KR: Well, thank you! I do love to play dress up. Some of the clothing is vintage thrift store finds, like my trashed 60s pink prom dress in “The Last Waltz of The Wrights”. I made the tear-away Jaws shark costume from some cheap Amazon/Ebay finds. My mermaid outfit was a trip! The green sequined mermaid skirt was by my friend Dallas Coulter, who makes pretty much all of the outfits for RuPaul’s Drag Race stars. She also made the white corset I wore for “The Last Waltz of The Wrights”. My dazzling mermaid top was by Kaytee Papusza, who actually has an amazing couture mermaid line that everyone should check out! And my baroque mermaid halo headpiece was made and lent to me by a lovely patron of the show, Morrisa Sherman. My Bowie suit was a lucky find at Crossroads. All hail Crossroads. And all of my wigs are made by Laundra and Scarlett at Wigs by Tips.

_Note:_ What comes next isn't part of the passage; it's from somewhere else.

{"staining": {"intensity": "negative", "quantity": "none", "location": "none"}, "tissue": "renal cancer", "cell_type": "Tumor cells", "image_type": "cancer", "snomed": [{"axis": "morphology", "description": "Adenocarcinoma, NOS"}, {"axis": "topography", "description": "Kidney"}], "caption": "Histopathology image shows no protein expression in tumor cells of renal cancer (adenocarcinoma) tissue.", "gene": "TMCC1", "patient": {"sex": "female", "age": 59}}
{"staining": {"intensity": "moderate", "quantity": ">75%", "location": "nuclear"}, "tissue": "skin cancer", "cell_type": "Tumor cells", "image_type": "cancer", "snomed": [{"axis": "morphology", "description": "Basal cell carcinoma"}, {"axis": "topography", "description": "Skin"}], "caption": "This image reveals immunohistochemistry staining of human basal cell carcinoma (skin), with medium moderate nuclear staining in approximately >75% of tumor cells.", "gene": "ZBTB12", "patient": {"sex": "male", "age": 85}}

SFC: What has the musical transition been like for you moving from rock bands, to The Voice and reality tv, and now to a mix of the two in this theatrical setting? Has your songwriting process changed?
KR: I was in a glorified cover band that mixed in our own original music during our bar sets. Because of the setting, the music had to be upbeat and danceable so people wouldn’t walk off the dance floor. After 8 years of touring, we broke up, and I went on The Voice. It was an incredible experience where I got to start pushing boundaries in a big way. And they really did let me be who I wanted to be…for the most part…within reason. I mean, it is marketed as a “family-friendly” show. At one point, I was wearing a Jean Paul Gaultier bondage piece at dress rehearsal (think Madonna’s Blonde Ambition tour) and the wardrobe/hair/make-up team were all “YAS QUEEN” and the producers made me go and change into black pants and a jacket. The Voice gave me the opportunity to put out “Kat Robichaud and The Darling Misfits”, which was the third album I’d written but was the first time I was truly allowed to be myself without being restrained in some way.
And then I moved to San Francisco and in the 2 years that I’ve been here, a lot has changed. I got exposed and inspired by a ton of new local music and old music I’d never heard before, like Nina Hagen and Kate Bush. I saw a ton of jaw-dropping drag shows and was welcomed into the Edwardian Ball community. I didn’t get the idea of writing new songs for Misfit Cabaret until the second show, so when it came time to redo our first show at The Great Star Theater, I had to go back and write a theme song plus one of my favorite songs on the album “How it Feels to Be Loved”. I have always been a geek and I get obsessed when I discover a new tv show or movie or book to the point that I have to write about it. “Burn” from my second album “Young America” is about The Hunger Games. “Somebody Call The Doctor” from my third album “Kat Robichaud and The Darling Misfits” is about Doctor Who. So I’ve always been working towards this — writing an album that is the ultimate inner-child geek-out and completely embracing it.
Some songs are obvious, and some are loose interpretations of stories. Most are about longing to fit in. Some of the songs are personal and were painful to write. I have one song about alcohol that’s disguised as a vampire. The most exciting thing about all of this is risking being a fool and then having it work. I wrote a song about “Edward Scissorhands” told from the perspective of Edward. This has been one of my favorite movies ever since I saw it in the first grade, and I identify deeply with Edward. I performed the song dressed as Edward Scissorhands and I built these enormous functioning scissorhands with vintage scissors that patrons gifted to me. I was truly terrified that I was putting myself out there for total rejection and crickets, and I ended up getting a standing ovation from the crowd. I truly hope I get that scared before every new performance. It’s an incredible rush. Every new cabaret is a test in how far we can push it.
I recently found a quote from C.S. Lewis that I love. “Some day you will be old enough to start reading fairy tales again.” I think I’m old enough.